Lots of smaltz in Young at Heart, too. The message is pretty much the same as the Capra film and it may seem corny and simplistic, but when you watch it consider this: the suicide rate is higher during December than any other month.

Honorable Mentions: Christmas in Connecticut (with the amazing Ms. Stanwyck), Holiday Affair (Robert Mitchum, Janet Leigh), The Lemon Drop Kid (Bob Hope), White Christmas (Bing Crosby, Danny Kaye, Rosemary Clooney, and that wonderful 1950’s Techicolor color), Bad Santa (Billy Bob Thornton and the Coen Brothers), and Die Hard 2 (terrorists taking over air traffic control at a Washington DC airport on Christmas eve, what more could you ask for?).

There are others, and perhaps some great Christmas movies I don’t know about, but that’s the cream of the crop for me.

Christmastime is not a universally happy time. There’s the above statistic and they also say it’s the most likely time of the year to experience depression. Some people truly enjoy the season, others feel like it’s something they have to endure or they just grin and bear it.

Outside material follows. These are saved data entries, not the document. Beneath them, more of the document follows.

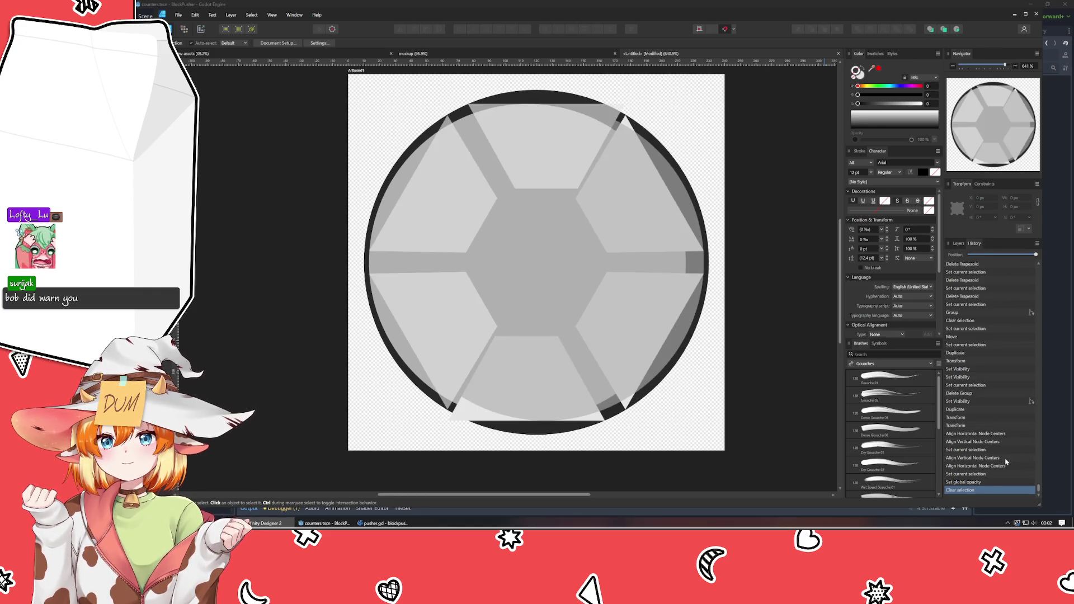
{"action": "left_click", "coordinate": [958, 243]}
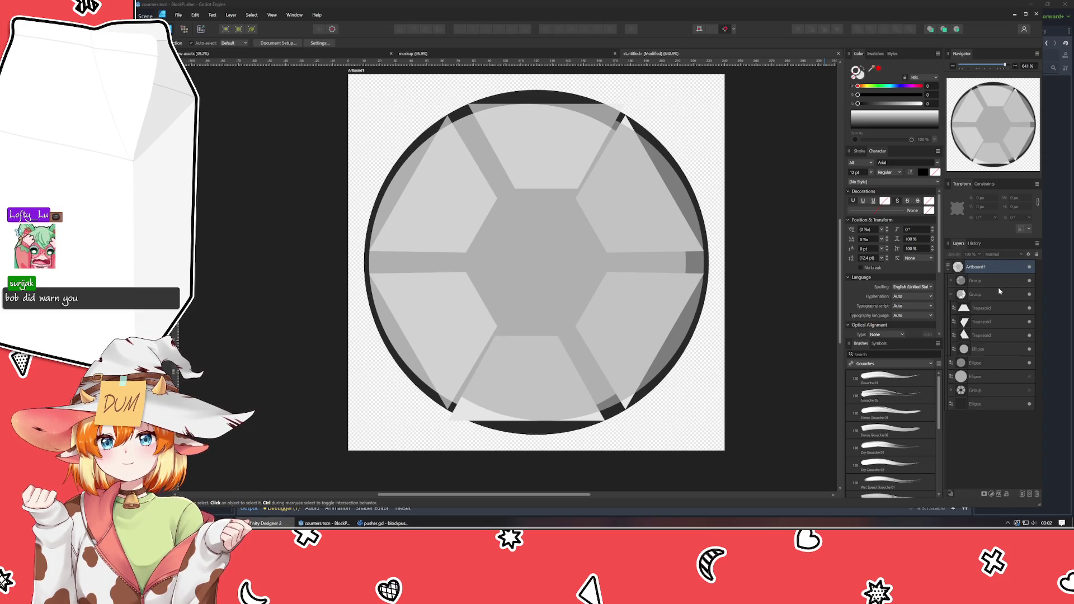
- Hide all six trapezoid wedges in both the lower and top groups
{"action": "left_click", "coordinate": [1029, 308]}
{"action": "left_click", "coordinate": [1029, 322]}
{"action": "left_click", "coordinate": [1029, 335]}
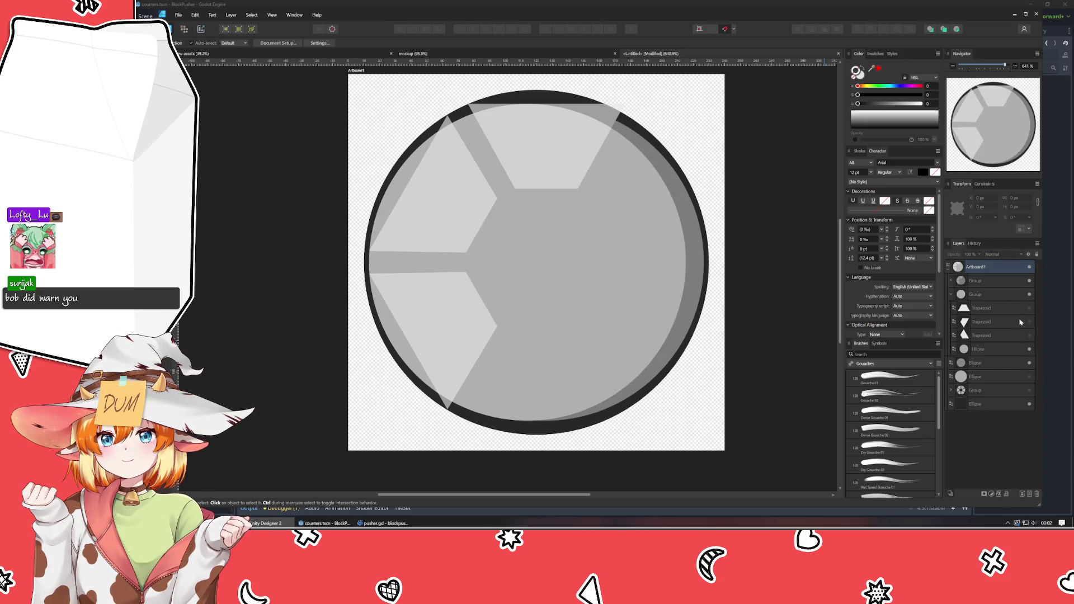
{"action": "left_click", "coordinate": [951, 280]}
{"action": "left_click", "coordinate": [1029, 294]}
{"action": "left_click", "coordinate": [1029, 307]}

I say you don’t have to suffer through the season. The key to surviving the holidays is as follows: meditate regularly, watch some of these movies, and don’t be ashamed to enjoy them or to cry.


One thought on “A Buddhist’s Guide to Christmas Movies

  1. Fantastic, David. Thank you. Couldn’t agree more — nothing more sweet than the tears of a movie like these. We just watched 34th street — the message to me was that the joy of an open heart creates myths that feeds lives — and feeding lives is wonderful.